As novas tarifas aduaneiras sobre o alumínio e o aço impostas pelos Estados Unidos vão afetar cerca de 5% das exportações da União Europeia para o mercado norte-americano, num total estimado de 26 mil milhões de euros. A conclusão é de um estudo da Crédito y Caución, que alerta para um período de instabilidade prolongada na indústria metalúrgica e siderúrgica global.
Segundo o relatório, o setor enfrenta um triplo desafio: a intensificação da guerra tarifária, a necessidade de transição para uma produção mais sustentável e o excesso de capacidade instalada. Estes fatores combinados estão a travar o crescimento e a pressionar os produtores em várias regiões do mundo.
Na Europa, as perspetivas são particularmente preocupantes. A produção de metais deverá recuar 1,5% em 2025, com impacto direto em países fortemente exportadores como a Alemanha e a Itália. A indústria automóvel alemã, com forte presença no mercado norte-americano, está entre as mais vulneráveis. Já a Itália, que figura como o décimo maior fornecedor de metais para os EUA, poderá sofrer perdas na ordem dos dois mil milhões de euros.
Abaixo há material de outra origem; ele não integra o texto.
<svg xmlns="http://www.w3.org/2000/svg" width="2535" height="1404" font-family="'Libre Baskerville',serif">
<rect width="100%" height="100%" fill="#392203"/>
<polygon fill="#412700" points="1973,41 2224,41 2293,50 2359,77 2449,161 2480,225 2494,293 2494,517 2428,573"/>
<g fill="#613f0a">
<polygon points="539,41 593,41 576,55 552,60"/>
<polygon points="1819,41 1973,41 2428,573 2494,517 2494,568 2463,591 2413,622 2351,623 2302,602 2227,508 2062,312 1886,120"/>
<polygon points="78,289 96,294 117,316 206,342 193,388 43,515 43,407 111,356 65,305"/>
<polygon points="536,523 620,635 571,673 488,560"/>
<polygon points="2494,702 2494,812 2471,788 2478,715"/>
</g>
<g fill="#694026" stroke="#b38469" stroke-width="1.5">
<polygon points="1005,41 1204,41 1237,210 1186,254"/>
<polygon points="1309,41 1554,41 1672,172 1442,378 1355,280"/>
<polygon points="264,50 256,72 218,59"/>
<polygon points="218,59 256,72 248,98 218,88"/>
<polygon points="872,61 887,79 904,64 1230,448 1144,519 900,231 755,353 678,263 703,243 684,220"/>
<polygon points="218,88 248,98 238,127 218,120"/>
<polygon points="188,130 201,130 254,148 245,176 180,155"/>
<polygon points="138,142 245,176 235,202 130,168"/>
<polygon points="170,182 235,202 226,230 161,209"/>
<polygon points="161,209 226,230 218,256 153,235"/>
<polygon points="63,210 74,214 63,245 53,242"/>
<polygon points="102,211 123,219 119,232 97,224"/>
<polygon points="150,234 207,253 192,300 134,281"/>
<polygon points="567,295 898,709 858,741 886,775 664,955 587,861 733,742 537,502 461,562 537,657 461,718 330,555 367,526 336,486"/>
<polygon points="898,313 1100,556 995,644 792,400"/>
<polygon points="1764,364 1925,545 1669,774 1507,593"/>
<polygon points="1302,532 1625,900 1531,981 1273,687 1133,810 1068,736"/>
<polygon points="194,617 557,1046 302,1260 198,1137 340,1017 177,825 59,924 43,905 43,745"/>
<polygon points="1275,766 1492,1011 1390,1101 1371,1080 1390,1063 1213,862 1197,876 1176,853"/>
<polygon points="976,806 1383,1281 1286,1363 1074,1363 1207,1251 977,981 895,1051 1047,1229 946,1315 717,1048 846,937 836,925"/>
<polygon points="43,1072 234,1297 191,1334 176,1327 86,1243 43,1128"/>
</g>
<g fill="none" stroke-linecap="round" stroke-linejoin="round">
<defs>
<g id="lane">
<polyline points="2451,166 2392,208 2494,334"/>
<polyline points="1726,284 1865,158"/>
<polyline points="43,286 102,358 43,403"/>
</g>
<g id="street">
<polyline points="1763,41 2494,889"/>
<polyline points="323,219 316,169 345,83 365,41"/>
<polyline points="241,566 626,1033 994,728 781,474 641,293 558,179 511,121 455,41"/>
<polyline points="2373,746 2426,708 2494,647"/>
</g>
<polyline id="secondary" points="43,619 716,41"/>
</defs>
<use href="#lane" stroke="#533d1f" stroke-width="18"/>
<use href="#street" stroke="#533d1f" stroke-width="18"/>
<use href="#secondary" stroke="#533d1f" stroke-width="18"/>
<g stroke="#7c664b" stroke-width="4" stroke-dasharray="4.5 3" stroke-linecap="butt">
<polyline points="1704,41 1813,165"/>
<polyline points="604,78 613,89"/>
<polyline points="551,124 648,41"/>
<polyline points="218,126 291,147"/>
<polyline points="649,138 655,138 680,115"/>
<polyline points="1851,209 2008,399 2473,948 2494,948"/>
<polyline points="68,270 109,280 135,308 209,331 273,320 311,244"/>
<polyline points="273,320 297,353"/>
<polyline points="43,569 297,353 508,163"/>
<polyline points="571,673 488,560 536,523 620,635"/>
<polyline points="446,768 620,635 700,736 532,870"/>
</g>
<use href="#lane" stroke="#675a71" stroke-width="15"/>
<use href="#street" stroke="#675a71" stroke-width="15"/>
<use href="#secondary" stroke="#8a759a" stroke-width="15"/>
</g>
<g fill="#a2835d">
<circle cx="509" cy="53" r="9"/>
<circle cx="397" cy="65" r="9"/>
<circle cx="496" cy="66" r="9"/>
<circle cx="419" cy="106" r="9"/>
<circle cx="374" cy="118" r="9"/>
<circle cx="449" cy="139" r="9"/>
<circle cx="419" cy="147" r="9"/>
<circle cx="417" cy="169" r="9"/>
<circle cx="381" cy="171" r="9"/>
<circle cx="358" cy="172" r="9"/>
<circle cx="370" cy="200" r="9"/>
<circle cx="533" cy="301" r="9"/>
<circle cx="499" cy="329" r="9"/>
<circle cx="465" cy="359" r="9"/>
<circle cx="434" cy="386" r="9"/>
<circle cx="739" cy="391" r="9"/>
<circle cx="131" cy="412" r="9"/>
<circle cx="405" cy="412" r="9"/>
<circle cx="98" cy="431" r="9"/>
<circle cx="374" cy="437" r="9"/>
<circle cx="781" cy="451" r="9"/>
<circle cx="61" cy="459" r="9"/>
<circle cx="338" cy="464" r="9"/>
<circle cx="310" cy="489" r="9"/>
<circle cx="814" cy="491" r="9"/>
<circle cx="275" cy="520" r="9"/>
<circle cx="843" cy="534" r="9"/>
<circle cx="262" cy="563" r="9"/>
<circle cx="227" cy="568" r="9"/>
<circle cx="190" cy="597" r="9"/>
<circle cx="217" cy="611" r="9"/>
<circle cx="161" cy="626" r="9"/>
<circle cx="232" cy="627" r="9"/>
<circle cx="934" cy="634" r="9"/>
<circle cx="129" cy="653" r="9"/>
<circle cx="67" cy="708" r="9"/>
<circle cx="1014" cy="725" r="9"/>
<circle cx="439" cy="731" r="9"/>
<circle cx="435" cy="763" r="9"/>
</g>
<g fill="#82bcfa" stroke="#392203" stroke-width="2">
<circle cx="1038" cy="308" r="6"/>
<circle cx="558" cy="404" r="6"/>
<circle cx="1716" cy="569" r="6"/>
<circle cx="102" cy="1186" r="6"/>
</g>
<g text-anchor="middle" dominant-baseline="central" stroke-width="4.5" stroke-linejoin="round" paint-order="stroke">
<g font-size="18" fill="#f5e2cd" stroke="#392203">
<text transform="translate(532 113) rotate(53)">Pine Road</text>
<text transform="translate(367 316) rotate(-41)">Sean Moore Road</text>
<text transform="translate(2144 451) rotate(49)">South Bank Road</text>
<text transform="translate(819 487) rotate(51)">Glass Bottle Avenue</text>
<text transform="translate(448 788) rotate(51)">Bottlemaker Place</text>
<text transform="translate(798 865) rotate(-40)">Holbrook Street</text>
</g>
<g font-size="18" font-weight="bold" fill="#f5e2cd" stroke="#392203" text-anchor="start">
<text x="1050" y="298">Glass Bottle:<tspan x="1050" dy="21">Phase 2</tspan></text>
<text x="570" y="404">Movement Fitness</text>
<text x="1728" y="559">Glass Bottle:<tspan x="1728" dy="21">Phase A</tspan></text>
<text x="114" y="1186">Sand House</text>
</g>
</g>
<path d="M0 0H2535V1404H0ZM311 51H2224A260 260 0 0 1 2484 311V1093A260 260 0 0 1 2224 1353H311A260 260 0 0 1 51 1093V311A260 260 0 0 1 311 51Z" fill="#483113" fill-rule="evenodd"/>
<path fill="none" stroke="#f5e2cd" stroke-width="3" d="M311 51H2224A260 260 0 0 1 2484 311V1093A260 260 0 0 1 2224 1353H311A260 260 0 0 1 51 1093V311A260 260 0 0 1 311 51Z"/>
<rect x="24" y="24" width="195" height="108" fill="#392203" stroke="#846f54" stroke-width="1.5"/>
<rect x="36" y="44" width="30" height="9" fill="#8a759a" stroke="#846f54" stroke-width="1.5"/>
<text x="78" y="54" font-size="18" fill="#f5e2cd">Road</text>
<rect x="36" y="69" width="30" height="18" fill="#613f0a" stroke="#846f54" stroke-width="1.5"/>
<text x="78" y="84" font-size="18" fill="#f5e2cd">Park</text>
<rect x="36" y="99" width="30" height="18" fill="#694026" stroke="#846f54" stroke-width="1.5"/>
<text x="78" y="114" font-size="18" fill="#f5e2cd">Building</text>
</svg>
O Canadá surge como outro grande prejudicado. Em 2024, 87% das exportações canadenses de aço tiveram como destino os Estados Unidos, tornando-o o maior fornecedor estrangeiro do setor naquele mercado.
Já a China, apesar de manter níveis estáveis de produção e de exportar apenas 1,8% do seu aço para os EUA, enfrenta obstáculos internos como a queda no setor da construção e o excesso de capacidade produtiva.
Em contraciclo, os mercados emergentes deverão liderar o crescimento global da oferta. A Índia destaca-se com taxas de crescimento previstas de 6,1% em 2025 e 6,5% em 2026, impulsionadas pela forte expansão económica e urbanização acelerada, que aumentam a procura por metais básicos e aço.
Paralelamente, o setor enfrenta a necessidade de uma transformação estrutural no contexto da transição energética. A pressão para reduzir a pegada ambiental exigirá investimentos avultados, que nem todas as empresas conseguirão suportar. Persistem também dúvidas sobre a capacidade de fornecimento de eletricidade verde suficiente para alimentar as novas unidades produtivas sustentáveis.